La vie et l’art sauvage d’un irréductible.
Dans les années 1970, une femme fait l’acquisition d’une vieille ferme entourée de bois, dans le Lot. Elle refuse que son fils soit interné en psychiatrie. Elle lui offre une forêt de châtaigniers.
C’est donc là que vivra Jean-Marie Massou, avec sa mère d’abord, puis seul. Dans ce territoire qu’il arpente et redessine à sa façon, qu’il modèle en creusant d’innombrables galeries souterraines, en empilant les troncs et les branches, en déterrant des pierres gigantesques qu’il déplace, qu’il érige, qu’il aligne, qu’il sculpte. Le bonhomme ne sait ni lire ni écrire, mais laisse des traces dans le paysage. Quand il ne remue pas roches et arbres, il découpe des photos dans les magazines pour réaliser des collages, ou il dessine les jaquettes de dizaines de K7 sur lesquelles il enregistre ses chansons, ses histoires, ses rêves, ses discours sur la fin du monde, la surpopulation, la catastrophe écologique, la venue des extra-terrestres, ou évoquant le souvenir de Marie-Ange, la fille qu'il a connue dans son enfance.
Il y a dix ans un jeune plasticien-cinéaste s’attache à ses pas et à sa voix. Cela donne Le plein pays, un film qui dresse le portrait sensible de ce gaillard robuste et ébouriffé, homme des cavernes contemporain qui enchante la forêt et peuple ses grottes de trésors.
A la suite du film, le confidentiel label Vert Pituite, spécialisé dans « la défense des pratiques musicales singulières », publie un premier disque de Jean-Marie, entre complaintes chantées à genoux au-dessus de la citerne enfouie derrière sa maison et extraits de cassettes enregistrées sur magnétophone, témoignages de « l’univers imaginaire de l’enfance et de son insouciance autant que de l’imminence de la fin du monde et de ses habitants ». La playlist ci-dessous donne un aperçu de ce que l'on peut y entendre... Le numéro 106 de la très recommandable Revue & Corrigée consacre sa rubrique L'art des bru)i(ts au bonhomme et à sa musique ; l'article est accessible librement via Calaméo.

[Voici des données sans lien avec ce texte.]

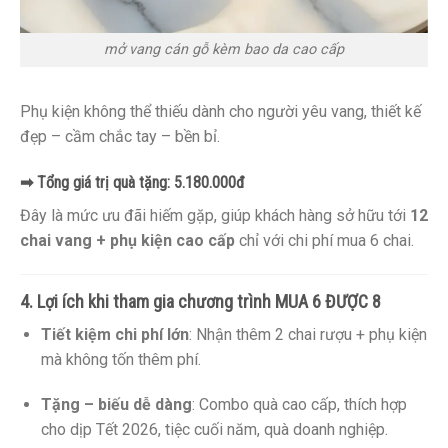
mở vang cán gỗ kèm bao da cao cấp
Phụ kiện không thể thiếu dành cho người yêu vang, thiết kế
đẹp – cầm chắc tay – bền bỉ.
➡ Tổng giá trị quà tặng: 5.180.000đ
Đây là mức ưu đãi hiếm gặp, giúp khách hàng sở hữu tới
12
chai vang + phụ kiện cao cấp
chỉ với chi phí mua 6 chai.
4. Lợi ích khi tham gia chương trình MUA 6 ĐƯỢC 8
Tiết kiệm chi phí lớn
: Nhận thêm 2 chai rượu + phụ kiện
mà không tốn thêm phí.
Tặng – biếu dễ dàng
: Combo quà cao cấp, thích hợp
cho dịp Tết 2026, tiệc cuối năm, quà doanh nghiệp.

Il y a des disques rares, qu’on regrette de ne pas avoir à la médiathèque. Il y a des rencontres que l'on regrette de ne pas avoir faites, de ne plus pouvoir faire.
Jean-Marie Massou est mort le 28 mai dernier, à l’âge de 70 ans. Comme il a vécu, seul, au cœur de la forêt.
Ses complaintes continuent de nous hanter.